Benchmarks of a great name can be broken down into four distinct categories: 1) the name has significance and tells a story, 2) it has linguistic clarity and can be easily pronounced and spelled by the target audience, 3) the name is distinct and stands out amongst the competitors of your brand, and last but not least 4) it is marketable and has an available domain name. Refer to the below graphic where we explore the foundation of the Finien name.
CATEGORIES: Your Brand Launch: Naming
I proclaim the death of the style guide. For decades new brands have been equipped by their branding agencies with expensive and thorough style guides explaining how design elements, such as the logo, typography and brand colors shall and shall not be used. Most are obvious and none will be followed, so why continue with the tradition?
Style guides are an important part of keeping your newly formed visual identity in check, one may argue, but does anyone care about using, or more importantly, reinforcing them? Over the past 11 years of running my branding agency I learned that it is more of a pricey exercise of ‘feel good’ and ‘make believe’ than an actionable tool. It will be presented to your employees in a big setting and over a period of 6 months it will be completely neglected. There is employee turnover mixed with new media adaptations and suddenly the lengthy and hard to navigate PDF is lost in some complex folder infrastructure and only gets found – and referenced – in order to point fingers, not to creatively implement.

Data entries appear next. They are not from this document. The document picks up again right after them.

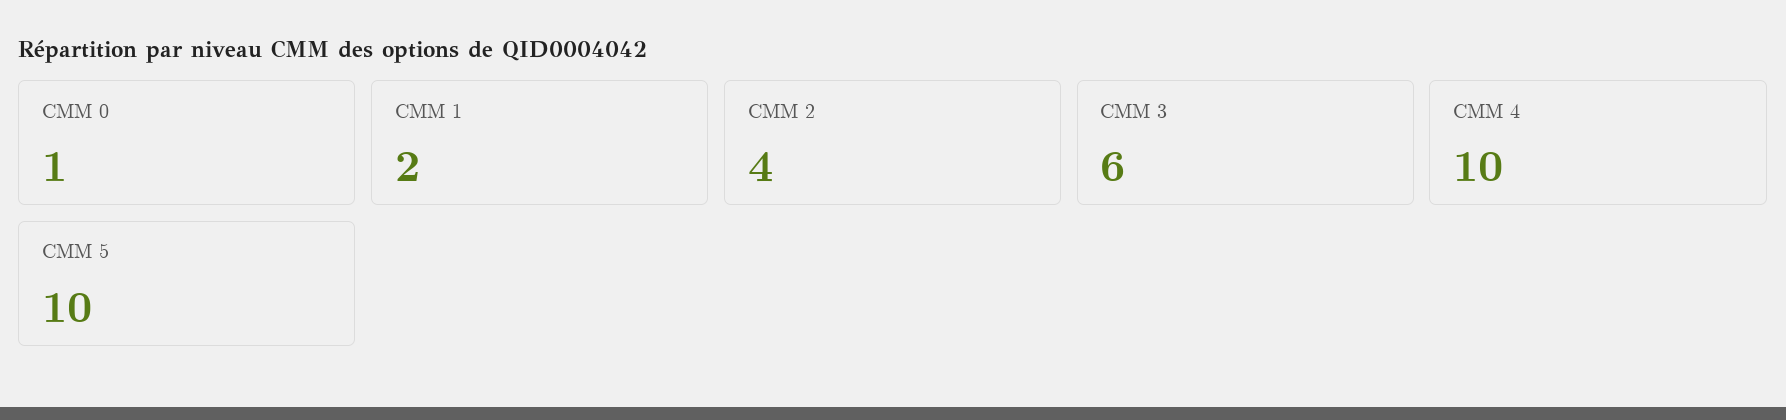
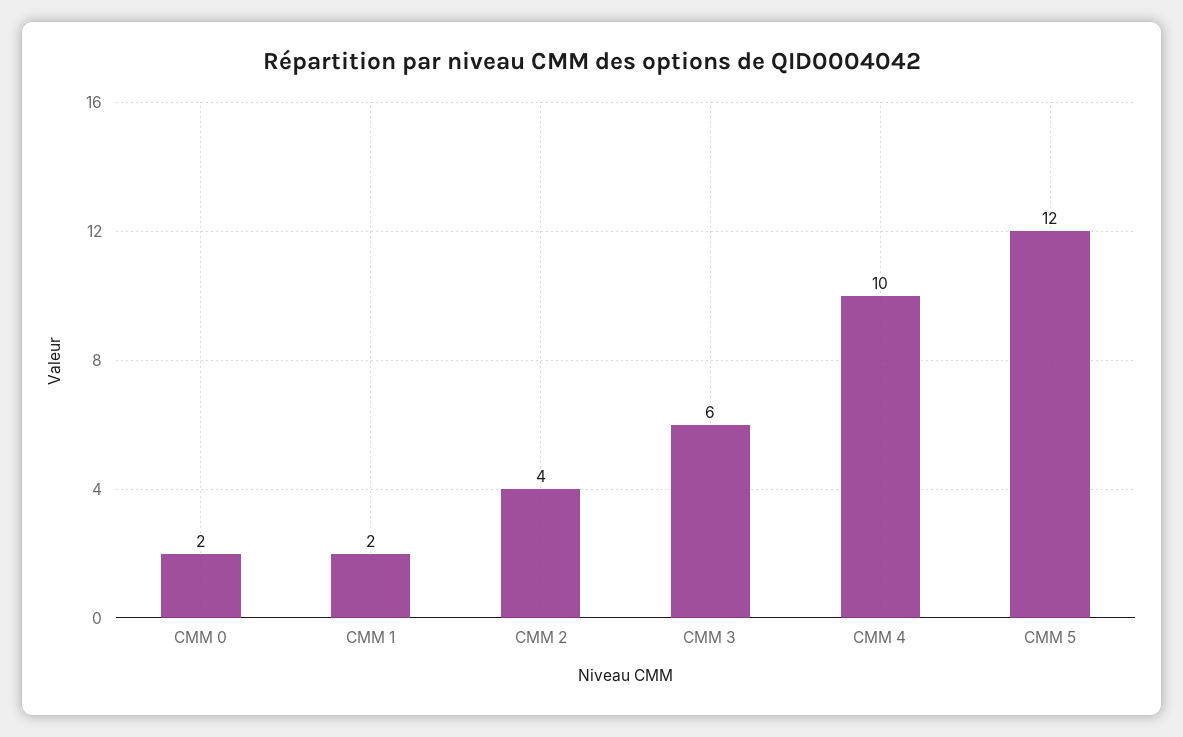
  {
-   "CMM 0": 1,
+   "CMM 0": 2,
    "CMM 1": 2,
    "CMM 2": 4,
    "CMM 3": 6,
    "CMM 4": 10,
-   "CMM 5": 10
+   "CMM 5": 12
  }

Looking at a very traditional brand manual from 1970 for the New York Transit Authority (of the great design legend Massimo Vignelli), one can appreciate the ideology and craftsmanship, and one might even buy into the need for it. It seems logical, after all you just spent a good chunk of your marketing budget on establishing the brand, or re-establishing an organization, but this is not 1970, this is 2013 and your employees are spreading your brand through tens, often hundreds of channels. Channels change daily and new company cultures have changed from top down to hands-on employee empowered brands.
We stopped creating style guides at Finien, instead we create Brand Atmosphere© books for our clients. We highlight the language of the brand and focus on the flexibility of the just established identity rather than restricting it from the get-go. Different chapters provide actionable insights to jump-start the thinking process for usage in specific media types, the ones that are important to your specific brand based on your positioning and target audience. We show examples, in lose sketch form, that provide your staff an idea of what makes the brand strong within certain applications, but allows them to think and implement the brand’s voice in their own ways. I believe that leading by inspiring examples and providing the right tools and empowerment over the new brand will result in a better culture and a better, consistently evolving brand for your new company. You need simple, actionable tools that not only ensure a consistent brand, but more so, tools that ensure the brand can grow and adapt to new media channels.
It’s time to kill the style guide and provide new brands with actionable tools.[Click to Tweet]
Will your logo have the correct amount of white space around it and not get stretched beyond belief without the style guide? Yes, I think it will. Times have changed and style guide books get thicker and pricier without addressing your needs.
Spend your budget wisely – if your agency places a style guide as a budget line item, ask them why you will need it, how you will implement it during employee turnover and media outlet changes, and more importantly how they ensure the guide will fit your company’s specific needs and culture? Let me know what they say.